→ TASK DIRECTIONS
The required result is a copy of each line below in which "aquel" appears.

-------- MATERIAL FOR THIS TASK

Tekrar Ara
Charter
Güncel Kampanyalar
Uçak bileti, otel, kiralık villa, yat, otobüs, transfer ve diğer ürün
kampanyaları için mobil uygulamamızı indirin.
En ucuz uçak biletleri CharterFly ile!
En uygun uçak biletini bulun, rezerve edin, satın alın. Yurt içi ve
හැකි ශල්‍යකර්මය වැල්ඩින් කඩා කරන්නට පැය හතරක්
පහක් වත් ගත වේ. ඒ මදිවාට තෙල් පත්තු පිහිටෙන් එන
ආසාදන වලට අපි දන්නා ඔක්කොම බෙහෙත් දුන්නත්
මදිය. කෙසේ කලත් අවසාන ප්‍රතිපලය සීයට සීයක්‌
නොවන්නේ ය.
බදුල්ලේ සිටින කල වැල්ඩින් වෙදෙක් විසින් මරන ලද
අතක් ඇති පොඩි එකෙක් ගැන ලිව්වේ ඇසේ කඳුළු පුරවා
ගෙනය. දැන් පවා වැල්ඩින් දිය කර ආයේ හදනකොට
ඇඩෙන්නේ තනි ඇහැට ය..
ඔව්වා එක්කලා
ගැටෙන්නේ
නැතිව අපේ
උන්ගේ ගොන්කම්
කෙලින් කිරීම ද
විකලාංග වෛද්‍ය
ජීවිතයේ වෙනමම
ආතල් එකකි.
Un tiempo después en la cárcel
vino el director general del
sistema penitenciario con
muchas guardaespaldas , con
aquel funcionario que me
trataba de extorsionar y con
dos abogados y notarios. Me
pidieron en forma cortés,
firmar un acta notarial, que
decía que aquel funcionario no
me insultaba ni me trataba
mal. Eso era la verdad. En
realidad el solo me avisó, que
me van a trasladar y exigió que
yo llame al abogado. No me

----------------

→ OUTPUT OF THE TASK
aquel funcionario que me
decía que aquel funcionario no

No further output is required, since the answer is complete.